(ots) - Die Bundesrepublik Deutschland kann die
Seenotrettung auf Nord- und Ostsee aus der Luft kaum noch
gewährleisten. Das legen vertrauliche Dokumente aus dem zuständigen
Bundesverkehrsministerium nahe, die dem NDR Politikmagazin "Panorama
3" vorliegen (Sendung: Dienstag, 27. Januar, 21.15 Uhr, NDR
Fernsehen).
Bei Unglücken mit größeren Schiffen verlässt sich das Ministerium
bislang auf die Such- und Rettungshubschrauber der Marine. Die
betreffenden Helikopter vom Typ "Sea King" sind jedoch bereits 40
Jahre alt. In dem vertraulichen Bericht wird explizit vor einem
"Ausfallrisiko" der Hubschrauber gewarnt. Der Bericht stellt "eine z.
T. kritische Verfügbarkeit der Helikopter bis hin zu einer
vollständigen Stilllegung der Sea-King-Flotte" fest.

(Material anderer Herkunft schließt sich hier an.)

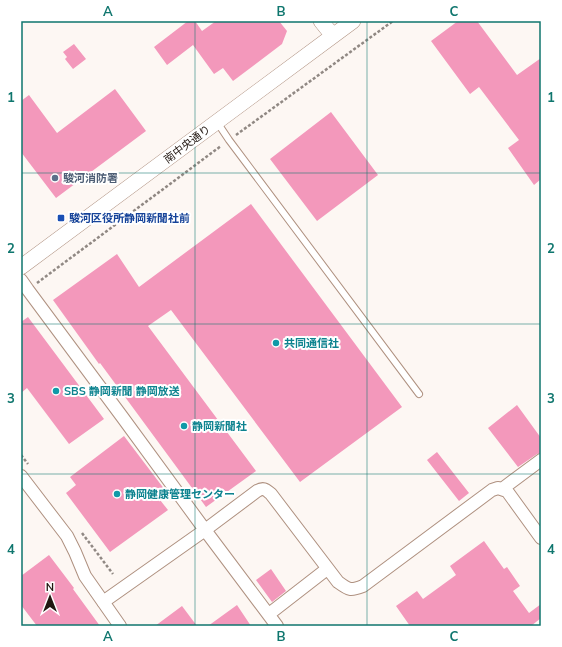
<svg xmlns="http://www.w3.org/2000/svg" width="562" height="647" viewBox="0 0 562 647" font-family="Mulish,'Noto Sans JP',sans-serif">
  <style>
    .building { fill: #f398bb }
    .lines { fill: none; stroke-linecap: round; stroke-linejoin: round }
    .service-casing { stroke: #af9180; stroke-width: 8 }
    .minor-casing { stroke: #af9180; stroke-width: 14 }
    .tertiary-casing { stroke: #af9180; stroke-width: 16 }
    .path { stroke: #908883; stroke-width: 2.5; stroke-dasharray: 3 2; stroke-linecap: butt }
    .service { stroke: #fff; stroke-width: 6 }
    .minor { stroke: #fff; stroke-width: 12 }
    .tertiary { stroke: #fff; stroke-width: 15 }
    .grid { fill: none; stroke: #0f766e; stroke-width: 1; stroke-opacity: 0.55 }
    .service-dot { fill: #5c6f8a; stroke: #fff; stroke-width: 1.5 }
    .transit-dot { fill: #1a4fb4; stroke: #fff; stroke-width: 1.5 }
    .culture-dot { fill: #0f9aa8; stroke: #fff; stroke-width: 1.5 }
    .labels { text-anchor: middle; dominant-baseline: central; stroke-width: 4; stroke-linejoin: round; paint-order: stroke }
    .street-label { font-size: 11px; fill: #221711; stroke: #fff }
    .service-label { font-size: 11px; font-weight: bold; fill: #4e5e75; stroke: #fff; text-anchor: start }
    .transit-label { font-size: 11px; font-weight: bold; fill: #164399; stroke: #fff; text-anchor: start }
    .culture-label { font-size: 11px; font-weight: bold; fill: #0d838f; stroke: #fff; text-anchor: start }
    .neatline { fill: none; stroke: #0f766e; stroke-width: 1.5 }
    .grid-label { font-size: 13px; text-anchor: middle; font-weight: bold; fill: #0f766e }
  </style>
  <rect width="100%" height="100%" fill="#fdf7f3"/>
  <path class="building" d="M188,21H195L202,31L216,21H279L287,31L282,44L233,81L223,68L214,74L193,45L167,65L154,47Z
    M458,21H477L517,75L541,58V179L534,185L508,148L519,140L479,87L470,94L431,41Z
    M74,44L86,59L73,69L65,59L67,57L63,52Z
    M115,89L146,131L56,198L21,152V101L29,95L57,133Z
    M331,112L378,175L317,221L270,159Z
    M251,204L402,407L300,482L171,310L148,326L256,471L206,507L100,363L99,364L53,300L117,254L139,287Z
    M28,317L104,419L69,444L27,388L21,393V322Z
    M517,405L541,438V453L537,454L518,467L488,428Z
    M124,436L168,494L160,500L168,510L110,552L66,493L76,485L70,477Z
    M437,452L469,493L459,501L427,460Z
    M484,541L504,569L507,567L520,586L513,591L529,613L541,604V618L531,626H410L396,606L417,591L423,599L456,575L450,566Z
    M49,555L74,588L73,589L100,626H37L21,605V576Z
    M271,569L286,591L272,602L256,580Z
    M237,605L251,626H208Z
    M182,606L197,626H155Z"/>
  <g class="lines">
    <defs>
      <path id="service" d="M217,122L229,140L419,394"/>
      <path id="minor" d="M21,280L28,290L123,418L205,530L277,626
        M21,476L67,536L75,552L85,576L120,626
        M502,489L541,460
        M103,602L205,530L257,491C264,487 266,490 271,494L338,582C349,590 350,591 363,586L492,490L498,488L507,491L541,538
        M269,614L327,569"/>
      <path id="tertiary" d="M321,21L333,36
        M21,267L353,21"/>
    </defs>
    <use href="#service" class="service-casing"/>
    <use href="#minor" class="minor-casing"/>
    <use href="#tertiary" class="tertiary-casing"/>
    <path class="path" d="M236,135L393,21
      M37,283L221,146
      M21,455L28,464
      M82,533L113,574"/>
    <use href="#service" class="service"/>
    <use href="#minor" class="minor"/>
    <use href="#tertiary" class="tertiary"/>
  </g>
  <path class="grid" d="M195,21V626M367,21V626M21,173H541M21,324H541M21,474H541"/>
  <circle class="service-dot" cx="55" cy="178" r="4"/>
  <rect class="transit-dot" x="57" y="214" width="8" height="8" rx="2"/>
  <g class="culture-dot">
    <circle cx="276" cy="343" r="4"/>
    <circle cx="56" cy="391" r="4"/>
    <circle cx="184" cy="426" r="4"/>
    <circle cx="117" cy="494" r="4"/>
  </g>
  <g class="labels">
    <g class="street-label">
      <text transform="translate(187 144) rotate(-37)">南中央通り</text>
    </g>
    <g class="service-label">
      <text x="63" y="178">駿河消防署</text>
    </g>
    <g class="transit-label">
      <text x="69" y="218">駿河区役所静岡新聞社前</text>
    </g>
    <g class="culture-label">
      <text x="284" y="343">共同通信社</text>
      <text x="64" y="391">SBS 静岡新聞 静岡放送</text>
      <text x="192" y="426">静岡新聞社</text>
      <text x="125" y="494">静岡健康管理センター</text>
    </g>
  </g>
  <rect width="562" height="647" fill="none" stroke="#ffffff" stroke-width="44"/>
  <g transform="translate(50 597)" stroke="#ffffff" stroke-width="3" paint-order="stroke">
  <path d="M0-3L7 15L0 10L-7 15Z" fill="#221711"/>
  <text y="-6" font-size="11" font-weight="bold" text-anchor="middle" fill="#221711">N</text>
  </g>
  <rect x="22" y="22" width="518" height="603" class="neatline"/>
  <g class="grid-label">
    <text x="108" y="16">A</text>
    <text x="281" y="16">B</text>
    <text x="454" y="16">C</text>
    <text x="11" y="102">1</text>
    <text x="551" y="102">1</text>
    <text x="11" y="253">2</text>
    <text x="551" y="253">2</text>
    <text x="11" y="403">3</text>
    <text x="551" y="403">3</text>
    <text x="11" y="554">4</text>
    <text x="551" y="554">4</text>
    <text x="108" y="641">A</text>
    <text x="281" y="641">B</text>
    <text x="454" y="641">C</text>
  </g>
</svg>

Nach NDR Informationen waren zuletzt von den insgesamt 21 "Sea
King"-Hubschraubern regelmäßig nur noch vier oder weniger Maschinen
einsetzbar. Manchmal war sogar nicht ein einziger Hubschrauber
einsatzfähig. Dies hat erhebliche Auswirkungen auf die Rettungskette,
die in Notfällen greift. Laut internem Bericht war zum Beispiel im
Jahr 2013 "überwiegend nur eine von zwei SAR-Außenstellen mit einem
einsatzklaren Helikopter besetzt".
Besonders betroffen war nach Informationen von "Panorama 3" die
Such- und Rettungs-Außenstelle Warnemünde an der Ostsee. Im
vergangenen Jahr stand dort weniger als einen Monat lang ein
einsatzfähiger Hubschrauber bereit. Auch für 2015 ist bis auf
weiteres keine Stationierung eines Hubschraubers in Warnemünde
vorgesehen. Rettungseinsätze in der Ostsee müsste die Marine
demzufolge von den Rettungsstellen an der Nordsee aus, von Nordholz
bei Cuxhaven oder Helgoland, fliegen. "Das würde von Nordholz bereits
bis in die Mecklenburger Bucht eine Stunde Flugzeit bedeuten, bei
einer Fluggeschwindigkeit von rund 90 Knoten", kritisiert Reinhard
Schlepphorst, Vorsitzender der Interessengemeinschaft des fliegenden
und luftfahrzeugtechnischen Personals der Bundeswehr. Für den Bereich
Ostsee sei demnach die Stunde Rettungszeit, die bis zur medizinischen
Versorgung von Verletzten eigentlich empfohlen werde, nicht mehr
einzuhalten.
Ein Marine-Sprecher räumt ein: "Wir müssen einen erheblichen
Aufwand betreiben, um die Einsatzfähigkeit sicherzustellen." Dennoch,
so der Sprecher, erfülle die Marine ihre Aufträge. Bislang habe es
keinen Fall gegeben, "wo wir nicht rechtzeitig da waren, wenn wir
gerufen wurden".
Für den Vorsitzenden des Verteidigungsausschusses im Deutschen
Bundestag, Hans-Peter Bartels, ist dies nur eine Frage der Zeit. Er
bezeichnet die derzeitige Lage als "desaströs". Bartels: "Wir können
von Glück sagen, dass wir kein großes Unglück hatten."
Das Verkehrsministerium wollte sich auf Anfrage bislang nicht
äußern.
Das Bundesverkehrsministerium soll eine flächendeckende
Rettungskette in Nord- und Ostsee sicherstellen. Zwar kann das
Havariekommando, das bei großen Seeunglücken zuständig ist, im
Ernstfall auch auf Hubschrauber der Bundespolizei und eingeschränkt
auf private Rettungshubschrauber zurückgreifen. Doch die
Bundespolizei ist nicht verpflichtet, im Notfall Hubschrauber bereit
zu stellen, eine solche Verpflichtung gibt es für nur einen
Privatanbieter. Die Marinehubschrauber sind deshalb für das
Havariekommando nach eigener Aussage unverzichtbar.